## REQUIRED ACTION:
Pictures aside, each entry has to be returned exactly as it stands.

## MATERIALS PROVIDED:
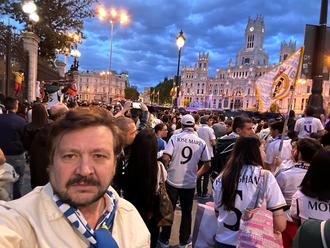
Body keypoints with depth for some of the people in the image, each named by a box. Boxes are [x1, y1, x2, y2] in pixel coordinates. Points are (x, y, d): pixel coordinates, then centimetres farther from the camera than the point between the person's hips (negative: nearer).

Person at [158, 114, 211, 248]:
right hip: (190, 183, 2)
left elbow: (165, 159, -17)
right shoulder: (201, 142, -2)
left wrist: (165, 171, 1)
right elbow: (207, 165, 1)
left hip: (173, 180, -1)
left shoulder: (175, 138, -10)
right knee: (186, 212, 16)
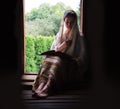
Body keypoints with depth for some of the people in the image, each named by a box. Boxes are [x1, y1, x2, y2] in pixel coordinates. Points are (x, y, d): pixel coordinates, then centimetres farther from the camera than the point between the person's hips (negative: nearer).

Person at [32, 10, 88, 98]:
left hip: (71, 64, -3)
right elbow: (52, 51, 14)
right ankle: (42, 84, -56)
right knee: (48, 59, -33)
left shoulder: (79, 37, 10)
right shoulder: (59, 35, 20)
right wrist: (63, 45, -3)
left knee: (58, 61, -37)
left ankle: (47, 87, -62)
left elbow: (82, 56, 4)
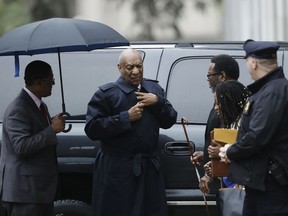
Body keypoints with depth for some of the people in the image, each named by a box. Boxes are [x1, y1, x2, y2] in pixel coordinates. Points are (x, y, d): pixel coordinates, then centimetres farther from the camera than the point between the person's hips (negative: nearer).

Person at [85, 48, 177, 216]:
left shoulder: (154, 89, 13)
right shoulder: (106, 94, -4)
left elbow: (170, 121, 12)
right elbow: (92, 129, -12)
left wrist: (158, 102, -6)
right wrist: (126, 117, -16)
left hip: (150, 167, 5)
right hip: (117, 171, -5)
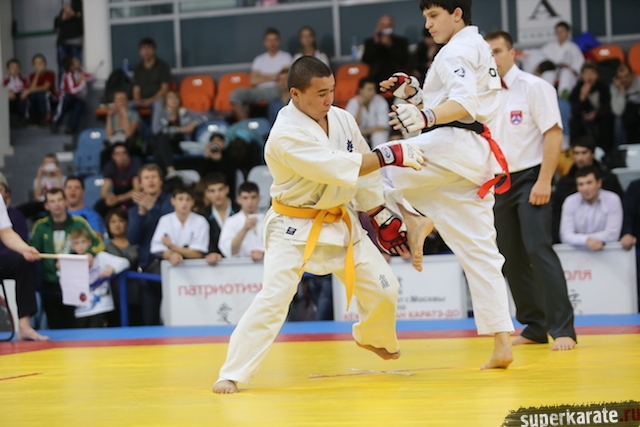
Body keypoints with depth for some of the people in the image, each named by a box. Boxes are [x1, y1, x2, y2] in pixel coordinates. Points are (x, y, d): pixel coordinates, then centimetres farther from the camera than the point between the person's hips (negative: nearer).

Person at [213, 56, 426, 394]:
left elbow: (363, 173, 9)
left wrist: (383, 218, 11)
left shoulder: (342, 119, -1)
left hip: (340, 222, 7)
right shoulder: (286, 135, -24)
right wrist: (389, 156, -32)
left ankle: (373, 337, 41)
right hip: (294, 226, -7)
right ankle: (232, 374, -13)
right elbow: (336, 168, -32)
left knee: (383, 288, 9)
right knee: (274, 298, -20)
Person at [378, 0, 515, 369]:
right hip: (475, 158, 10)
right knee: (479, 252, 6)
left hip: (452, 146, -10)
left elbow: (463, 103, -22)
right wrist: (414, 93, 19)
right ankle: (502, 344, 3)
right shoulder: (480, 49, 27)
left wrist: (426, 116, -38)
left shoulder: (459, 49, -5)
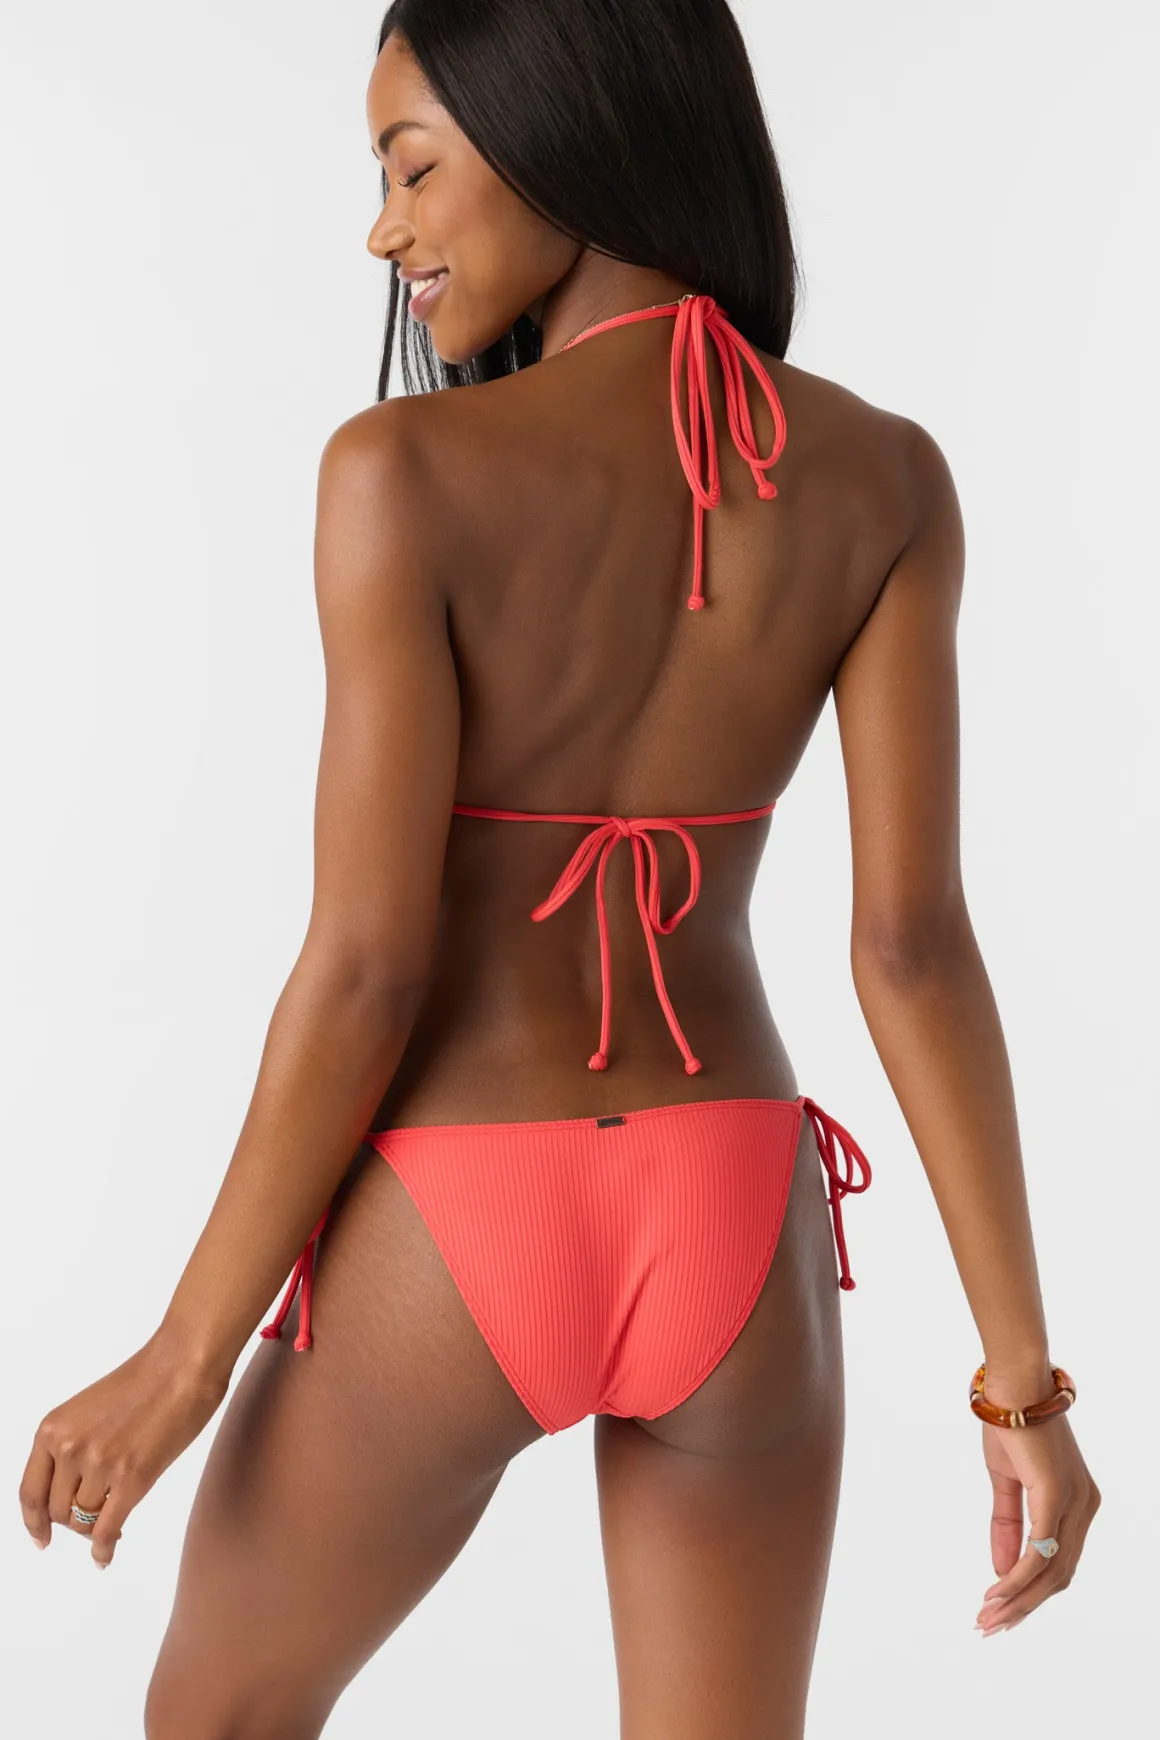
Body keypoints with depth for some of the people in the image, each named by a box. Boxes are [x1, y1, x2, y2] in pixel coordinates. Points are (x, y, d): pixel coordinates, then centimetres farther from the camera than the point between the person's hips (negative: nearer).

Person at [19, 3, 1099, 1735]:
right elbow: (914, 939, -8)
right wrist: (1022, 1370, -2)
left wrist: (184, 1363, -4)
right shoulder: (884, 477, -5)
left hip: (450, 1257, -3)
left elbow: (366, 968, -16)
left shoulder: (407, 471, -16)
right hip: (734, 1239, 3)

## TASK ANSWER:
Body keypoints with depth for some of the people in the image, each named by a box. Boxes are [x1, y1, x2, y2] in pixel coordinates. Points are (x, y, d): pixel coordinates, then centimetres farther from the camera than the point between the person's hips (negative: nearer).

Person at [158, 114, 211, 248]:
right hip: (190, 183, 2)
left elbow: (165, 159, -17)
right shoulder: (201, 142, -2)
left wrist: (165, 171, 1)
right elbow: (207, 165, 1)
left hip: (173, 180, -1)
left shoulder: (175, 138, -10)
right knee: (186, 212, 16)
Body keypoints with depth for some of the people in the image, each named by a box. Boxes are [x1, y1, x2, y2] in pixel coordinates. Points are (x, y, d): pixel coordinates, then centimetres farther from the camera than the point between the person's hips (negative: nearer).

Person at [32, 10, 88, 98]:
left hip: (71, 64, -3)
right elbow: (52, 51, 14)
right ankle: (42, 84, -56)
right knee: (48, 59, -33)
left shoulder: (79, 37, 10)
right shoulder: (59, 35, 20)
right wrist: (63, 45, -3)
left knee: (58, 61, -37)
left ankle: (47, 87, -62)
left elbow: (82, 56, 4)
Body keypoints with depth for some of the people in the image, each named by a box. Boxes are [x1, y1, x2, y2] in pixel coordinates. Points are (x, y, d): pixel coordinates, then centimetres farther from the camera than the point between the person's hips (negative: nearer).

Person at [85, 48, 177, 216]:
left shoulder: (154, 89, 13)
right shoulder: (106, 94, -4)
left elbow: (170, 121, 12)
right elbow: (92, 129, -12)
left wrist: (158, 102, -6)
right wrist: (126, 117, -16)
left hip: (150, 167, 5)
right hip: (117, 171, -5)
Body keypoints with depth for some of the people in the image, each named by a box. Boxes are [x1, y1, x2, y2] in pixel coordinates. Points are (x, y, d): pixel coordinates, then centimetres farther from the camera than the point between the person's hips (negative: nearer).

Person at [213, 56, 426, 394]:
left elbow: (363, 173, 9)
left wrist: (383, 218, 11)
left shoulder: (342, 119, -1)
left hip: (340, 222, 7)
right shoulder: (286, 135, -24)
right wrist: (389, 156, -32)
left ankle: (373, 337, 41)
right hip: (294, 226, -7)
right ankle: (232, 374, -13)
right elbow: (336, 168, -32)
left knee: (383, 288, 9)
right knee: (274, 298, -20)
Person at [378, 0, 515, 369]:
right hip: (475, 158, 10)
right knee: (479, 252, 6)
left hip: (452, 146, -10)
left elbow: (463, 103, -22)
right wrist: (414, 93, 19)
right ankle: (502, 344, 3)
right shoulder: (480, 49, 27)
left wrist: (426, 116, -38)
left shoulder: (459, 49, -5)
Body keypoints with depth for some of the people in the image, each named by a box. Boxes are [x1, y1, x2, y2] in pixel coordinates. Points are (x, y, d): pixel coordinates, then centimetres farther from the camera than the point between the person's hips (negative: nearer).

Person at [19, 3, 1099, 1735]:
right elbow: (914, 939, -8)
right wrist: (1022, 1370, -2)
left wrist: (184, 1363, -4)
right shoulder: (884, 477, -5)
left hip: (450, 1257, -3)
left elbow: (366, 968, -16)
left shoulder: (407, 471, -16)
right hip: (734, 1239, 3)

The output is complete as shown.